Solving $(x^2+4x+3)\sqrt{x+2}+(x^2+9x+18)\sqrt{x+7}\geq x^3+10x^2+33x+36$ I am trying but I cannot solve the following inequation:
$(x^2+4x+3)\sqrt{x+2}+(x^2+9x+18)\sqrt{x+7}\geq x^3+10x^2+33x+36$
My attemption.
The inequation is equvalent to
$$
(x+1)(x+3)\sqrt{x+2}+(x+3)(x+6)\sqrt{x+7}\geq (x+3)^2(x+4)
$$
Since $x+2\geq 0$, dividing both sides by $x+3>0$, we have
$$
(x+1)\sqrt{x+2}+(x+6)\sqrt{x+7}\geq (x+3)(x+4)
$$
 A: Let us solve
$$(x+1)\sqrt{x+2}+(x+6)\sqrt{x+7}\geq (x+3)(x+4).$$
We have
\begin{align*}
 \mathrm{LHS} - \mathrm{RHS}
&= (x + 1)(\sqrt{x + 2} - 2) + (x + 6)(\sqrt{x + 7} - 3)\\[5pt]

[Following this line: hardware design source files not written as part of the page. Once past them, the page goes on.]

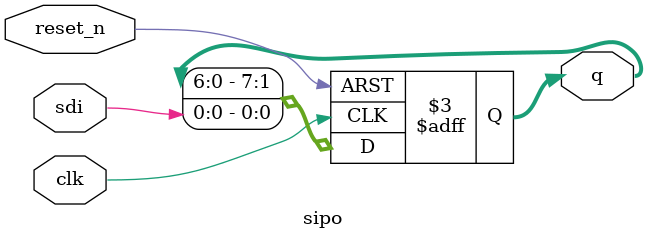
<source format=v>
module sipo(
	input reset_n,
	input clk,
    input sdi,
	output reg [7:0] q
    );
	always @(posedge clk or negedge reset_n) begin
	    if (!reset_n)
		    q <= 8'b0;
	    else
		    q[7:0] <= {q[6:0], sdi};
	end
endmodule


</source>
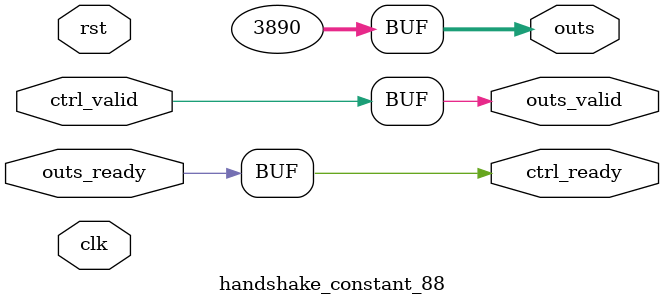
<source format=v>
`timescale 1ns / 1ps
module handshake_constant_88 #(
  parameter DATA_WIDTH = 32  // Default set to 32 bits
) (
  input                       clk,
  input                       rst,
  // Input Channel
  input                       ctrl_valid,
  output                      ctrl_ready,
  // Output Channel
  output [DATA_WIDTH - 1 : 0] outs,
  output                      outs_valid,
  input                       outs_ready
);
  assign outs       = 12'b111100110010;
  assign outs_valid = ctrl_valid;
  assign ctrl_ready = outs_ready;

endmodule

</source>
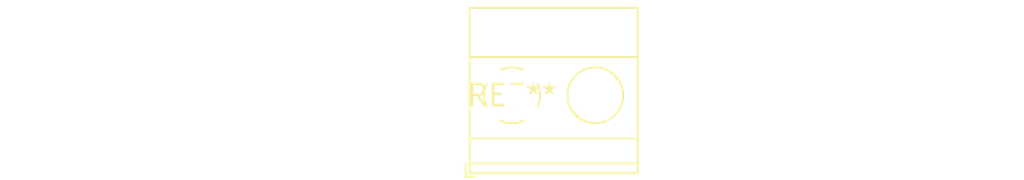
<source format=kicad_pcb>
(kicad_pcb (version 20240108) (generator pcbnew)

  (general
    (thickness 1.6)
  )

  (paper "A4")
  (layers
    (0 "F.Cu" signal)
    (31 "B.Cu" signal)
    (32 "B.Adhes" user "B.Adhesive")
    (33 "F.Adhes" user "F.Adhesive")
    (34 "B.Paste" user)
    (35 "F.Paste" user)
    (36 "B.SilkS" user "B.Silkscreen")
    (37 "F.SilkS" user "F.Silkscreen")
    (38 "B.Mask" user)
    (39 "F.Mask" user)
    (40 "Dwgs.User" user "User.Drawings")
    (41 "Cmts.User" user "User.Comments")
    (42 "Eco1.User" user "User.Eco1")
    (43 "Eco2.User" user "User.Eco2")
    (44 "Edge.Cuts" user)
    (45 "Margin" user)
    (46 "B.CrtYd" user "B.Courtyard")
    (47 "F.CrtYd" user "F.Courtyard")
    (48 "B.Fab" user)
    (49 "F.Fab" user)
    (50 "User.1" user)
    (51 "User.2" user)
    (52 "User.3" user)
    (53 "User.4" user)
    (54 "User.5" user)
    (55 "User.6" user)
    (56 "User.7" user)
    (57 "User.8" user)
    (58 "User.9" user)
  )

  (setup
    (pad_to_mask_clearance 0)
    (pcbplotparams
      (layerselection 0x00010fc_ffffffff)
      (plot_on_all_layers_selection 0x0000000_00000000)
      (disableapertmacros false)
      (usegerberextensions false)
      (usegerberattributes false)
      (usegerberadvancedattributes false)
      (creategerberjobfile false)
      (dashed_line_dash_ratio 12.000000)
      (dashed_line_gap_ratio 3.000000)
      (svgprecision 4)
      (plotframeref false)
      (viasonmask false)
      (mode 1)
      (useauxorigin false)
      (hpglpennumber 1)
      (hpglpenspeed 20)
      (hpglpendiameter 15.000000)
      (dxfpolygonmode false)
      (dxfimperialunits false)
      (dxfusepcbnewfont false)
      (psnegative false)
      (psa4output false)
      (plotreference false)
      (plotvalue false)
      (plotinvisibletext false)
      (sketchpadsonfab false)
      (subtractmaskfromsilk false)
      (outputformat 1)
      (mirror false)
      (drillshape 1)
      (scaleselection 1)
      (outputdirectory "")
    )
  )

  (net 0 "")

  (footprint "TerminalBlock_Phoenix_MKDS-1,5-2_1x02_P5.00mm_Horizontal" (layer "F.Cu") (at 0 0))

)

</source>
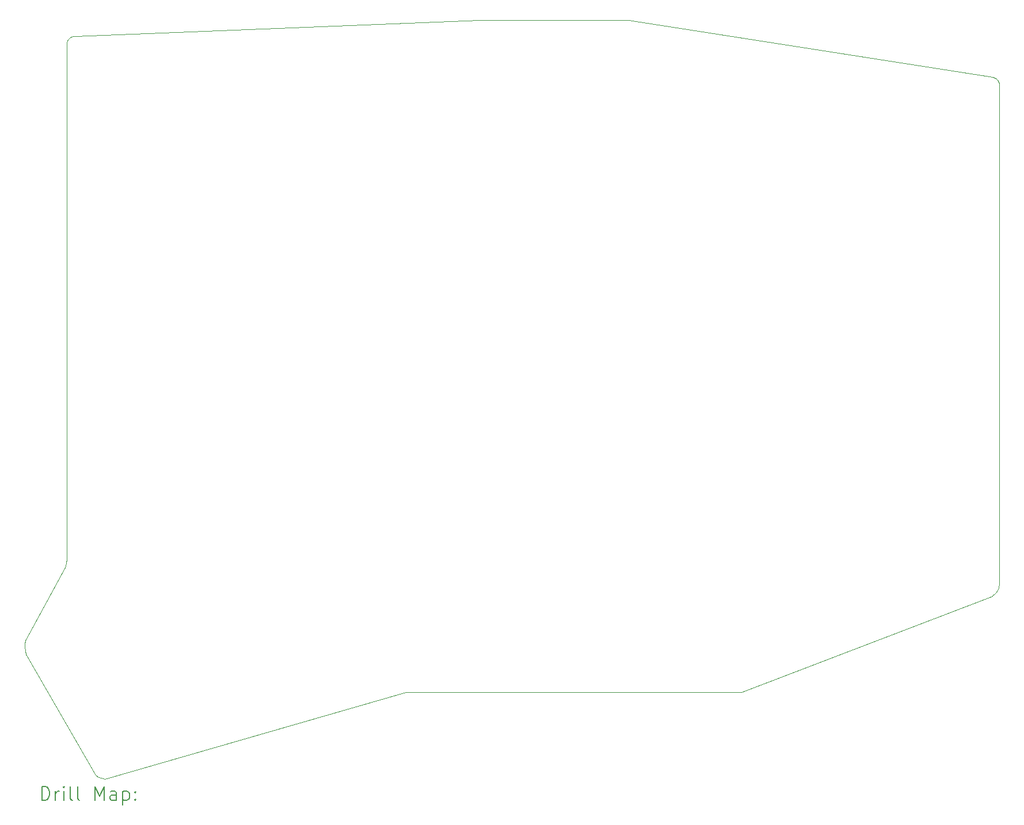
<source format=gbr>
%FSLAX45Y45*%
G04 Gerber Fmt 4.5, Leading zero omitted, Abs format (unit mm)*
G04 Created by KiCad (PCBNEW (6.0.5)) date 2022-12-06 20:45:59*
%MOMM*%
%LPD*%
G01*
G04 APERTURE LIST*
%TA.AperFunction,Profile*%
%ADD10C,0.100000*%
%TD*%
%TA.AperFunction,Profile*%
%ADD11C,0.110000*%
%TD*%
%ADD12C,0.200000*%
G04 APERTURE END LIST*
D10*
X22538108Y-4400141D02*
X22546748Y-4418227D01*
X9264720Y-14620360D02*
X8239720Y-12840360D01*
X17104720Y-3500360D02*
X22457264Y-4344875D01*
X8837246Y-11440360D02*
X8829720Y-11505360D01*
X9344720Y-14665360D02*
X9399720Y-14675360D01*
X8224720Y-12790360D02*
X8219720Y-12730360D01*
X9299720Y-14650360D02*
X9344720Y-14665360D01*
X22477431Y-4350038D02*
X22495907Y-4358507D01*
X22450421Y-11987526D02*
X18759720Y-13400360D01*
X8829720Y-11505360D02*
X8809720Y-11565360D01*
X8219720Y-12730360D02*
X8219720Y-12690360D01*
X9264720Y-14620360D02*
X9299720Y-14650360D01*
X22457264Y-4344875D02*
X22477431Y-4350038D01*
X22554038Y-4458550D02*
X22557620Y-11810360D01*
X22552158Y-4437817D02*
X22554038Y-4458550D01*
X8229720Y-12640360D02*
X8809720Y-11565360D01*
X22546748Y-4418227D02*
X22552158Y-4437817D01*
X14909720Y-3500360D02*
X8952462Y-3741306D01*
X13825133Y-13400360D02*
X18759720Y-13400360D01*
X8239720Y-12840360D02*
X8224720Y-12790360D01*
X8219720Y-12690360D02*
X8229720Y-12640360D01*
X13825133Y-13400360D02*
X9399720Y-14675360D01*
X22512382Y-4369920D02*
X22526552Y-4383918D01*
X14909720Y-3500360D02*
X17104720Y-3500360D01*
X22526552Y-4383918D02*
X22538108Y-4400141D01*
X8837246Y-11440360D02*
X8837262Y-3856509D01*
X22495907Y-4358507D02*
X22512382Y-4369920D01*
X8837262Y-3856509D02*
X8839602Y-3833292D01*
D11*
X22450422Y-11987527D02*
G75*
G03*
X22557620Y-11810360I-92672J177087D01*
G01*
D10*
X8907620Y-3750360D02*
X8929244Y-3743647D01*
X8871002Y-3775049D02*
X8888052Y-3760981D01*
X8888052Y-3760981D02*
X8907620Y-3750360D01*
X8839602Y-3833292D02*
X8846314Y-3811667D01*
X8856935Y-3792098D02*
X8871002Y-3775049D01*
X8929244Y-3743647D02*
X8952462Y-3741306D01*
X8846314Y-3811667D02*
X8856935Y-3792098D01*
D12*
X8472339Y-14990836D02*
X8472339Y-14790836D01*
X8519958Y-14790836D01*
X8548530Y-14800360D01*
X8567577Y-14819408D01*
X8577101Y-14838455D01*
X8586625Y-14876550D01*
X8586625Y-14905122D01*
X8577101Y-14943217D01*
X8567577Y-14962265D01*
X8548530Y-14981312D01*
X8519958Y-14990836D01*
X8472339Y-14990836D01*
X8672339Y-14990836D02*
X8672339Y-14857503D01*
X8672339Y-14895598D02*
X8681863Y-14876550D01*
X8691387Y-14867027D01*
X8710434Y-14857503D01*
X8729482Y-14857503D01*
X8796149Y-14990836D02*
X8796149Y-14857503D01*
X8796149Y-14790836D02*
X8786625Y-14800360D01*
X8796149Y-14809884D01*
X8805672Y-14800360D01*
X8796149Y-14790836D01*
X8796149Y-14809884D01*
X8919958Y-14990836D02*
X8900910Y-14981312D01*
X8891387Y-14962265D01*
X8891387Y-14790836D01*
X9024720Y-14990836D02*
X9005672Y-14981312D01*
X8996149Y-14962265D01*
X8996149Y-14790836D01*
X9253291Y-14990836D02*
X9253291Y-14790836D01*
X9319958Y-14933693D01*
X9386625Y-14790836D01*
X9386625Y-14990836D01*
X9567577Y-14990836D02*
X9567577Y-14886074D01*
X9558053Y-14867027D01*
X9539006Y-14857503D01*
X9500910Y-14857503D01*
X9481863Y-14867027D01*
X9567577Y-14981312D02*
X9548530Y-14990836D01*
X9500910Y-14990836D01*
X9481863Y-14981312D01*
X9472339Y-14962265D01*
X9472339Y-14943217D01*
X9481863Y-14924169D01*
X9500910Y-14914646D01*
X9548530Y-14914646D01*
X9567577Y-14905122D01*
X9662815Y-14857503D02*
X9662815Y-15057503D01*
X9662815Y-14867027D02*
X9681863Y-14857503D01*
X9719958Y-14857503D01*
X9739006Y-14867027D01*
X9748530Y-14876550D01*
X9758053Y-14895598D01*
X9758053Y-14952741D01*
X9748530Y-14971788D01*
X9739006Y-14981312D01*
X9719958Y-14990836D01*
X9681863Y-14990836D01*
X9662815Y-14981312D01*
X9843768Y-14971788D02*
X9853291Y-14981312D01*
X9843768Y-14990836D01*
X9834244Y-14981312D01*
X9843768Y-14971788D01*
X9843768Y-14990836D01*
X9843768Y-14867027D02*
X9853291Y-14876550D01*
X9843768Y-14886074D01*
X9834244Y-14876550D01*
X9843768Y-14867027D01*
X9843768Y-14886074D01*
M02*

</source>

&\qquad + 2(x + 1) + 3(x + 6) - (x + 3)(x + 4)\\[5pt]
 &= (x + 1)(\sqrt{x + 2} - 2) + (x + 6)(\sqrt{x + 7} - 3) + (x + 4)(2 - x)\\[5pt]
 &= (x + 1)\frac{x - 2}{\sqrt{x + 2} + 2} + (x + 6)\frac{x - 2}{\sqrt{x + 7} + 3} + (x + 4)(2 - x).
\end{align*}
If $-2 \le x \le 2$, we have
\begin{align*}
 \mathrm{LHS} - \mathrm{RHS}
 &= (2 - x)\left(-\frac{x + 1}{\sqrt{x + 2} + 2} - \frac{x + 6}{\sqrt{x + 7} + 3} + x + 4\right)\\
 &= (2 - x)\left(\frac{1}{\sqrt{x + 2} + 2} - \frac{x + 2}{\sqrt{x + 2} + 2} - \frac{x + 6}{\sqrt{x + 7} + 3} + x + 4\right)\\
 &\ge (2 - x)\left(0 - \frac{x + 2}{0 + 2} - \frac{x + 6}{0 + 3} + x + 4\right)\\
 &= (2 - x)(x/6 + 1)\\
 &\ge 0.
\end{align*}
If $x > 2$, we have
\begin{align*}
 \mathrm{LHS} - \mathrm{RHS}
 &= (x - 2)\left(\frac{x + 1}{\sqrt{x + 2} + 2} + \frac{x + 6}{\sqrt{x + 7} + 3} - x - 4\right)\\
 &\le (x - 2)\left(\frac{x + 1}{0 + 2} + \frac{x + 6}{0 + 3} - x - 4\right)\\
 &= (x - 2)(-x/6 - 3/2)\\
 &< 0.
\end{align*}
Thus, the solution to the inequality is $-2 \le x \le 2$.